• Aim of the task
Please give back, word for word, only the lines starting at the one containing "smartphone: none [899,486,1061,529]" and ending at the one containing "backpack: none [11,201,97,293]" within the material below.
════
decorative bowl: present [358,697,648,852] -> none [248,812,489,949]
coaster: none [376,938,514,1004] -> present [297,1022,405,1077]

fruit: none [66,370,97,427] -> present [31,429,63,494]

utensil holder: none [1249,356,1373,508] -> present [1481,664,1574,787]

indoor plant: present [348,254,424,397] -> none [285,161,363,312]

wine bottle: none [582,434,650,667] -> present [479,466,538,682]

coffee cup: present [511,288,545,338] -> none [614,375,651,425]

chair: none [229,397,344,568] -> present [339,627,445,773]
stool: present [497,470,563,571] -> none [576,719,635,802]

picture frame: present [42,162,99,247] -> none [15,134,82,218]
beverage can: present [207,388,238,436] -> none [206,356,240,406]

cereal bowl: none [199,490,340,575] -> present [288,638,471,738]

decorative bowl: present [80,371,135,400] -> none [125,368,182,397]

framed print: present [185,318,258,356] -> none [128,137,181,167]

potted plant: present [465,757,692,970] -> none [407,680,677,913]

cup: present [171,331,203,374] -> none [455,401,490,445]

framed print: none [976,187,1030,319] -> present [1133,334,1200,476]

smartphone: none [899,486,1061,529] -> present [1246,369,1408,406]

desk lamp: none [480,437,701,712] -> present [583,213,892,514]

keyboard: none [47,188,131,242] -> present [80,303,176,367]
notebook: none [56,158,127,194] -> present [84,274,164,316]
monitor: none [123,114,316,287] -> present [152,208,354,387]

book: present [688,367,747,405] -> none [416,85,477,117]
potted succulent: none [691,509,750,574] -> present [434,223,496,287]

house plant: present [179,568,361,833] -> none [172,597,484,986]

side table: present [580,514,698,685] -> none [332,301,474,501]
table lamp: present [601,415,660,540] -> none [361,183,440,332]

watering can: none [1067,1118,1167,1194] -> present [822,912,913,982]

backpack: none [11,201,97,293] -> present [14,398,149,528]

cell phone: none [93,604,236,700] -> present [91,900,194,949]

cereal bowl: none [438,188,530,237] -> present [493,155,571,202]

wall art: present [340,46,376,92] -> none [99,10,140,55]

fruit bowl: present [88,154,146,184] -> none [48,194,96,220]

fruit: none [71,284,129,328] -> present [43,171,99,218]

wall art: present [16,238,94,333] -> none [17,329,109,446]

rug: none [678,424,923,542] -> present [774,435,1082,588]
════
• Expected answer
smartphone: none [899,486,1061,529] -> present [1246,369,1408,406]

desk lamp: none [480,437,701,712] -> present [583,213,892,514]

keyboard: none [47,188,131,242] -> present [80,303,176,367]
notebook: none [56,158,127,194] -> present [84,274,164,316]
monitor: none [123,114,316,287] -> present [152,208,354,387]

book: present [688,367,747,405] -> none [416,85,477,117]
potted succulent: none [691,509,750,574] -> present [434,223,496,287]

house plant: present [179,568,361,833] -> none [172,597,484,986]

side table: present [580,514,698,685] -> none [332,301,474,501]
table lamp: present [601,415,660,540] -> none [361,183,440,332]

watering can: none [1067,1118,1167,1194] -> present [822,912,913,982]

backpack: none [11,201,97,293] -> present [14,398,149,528]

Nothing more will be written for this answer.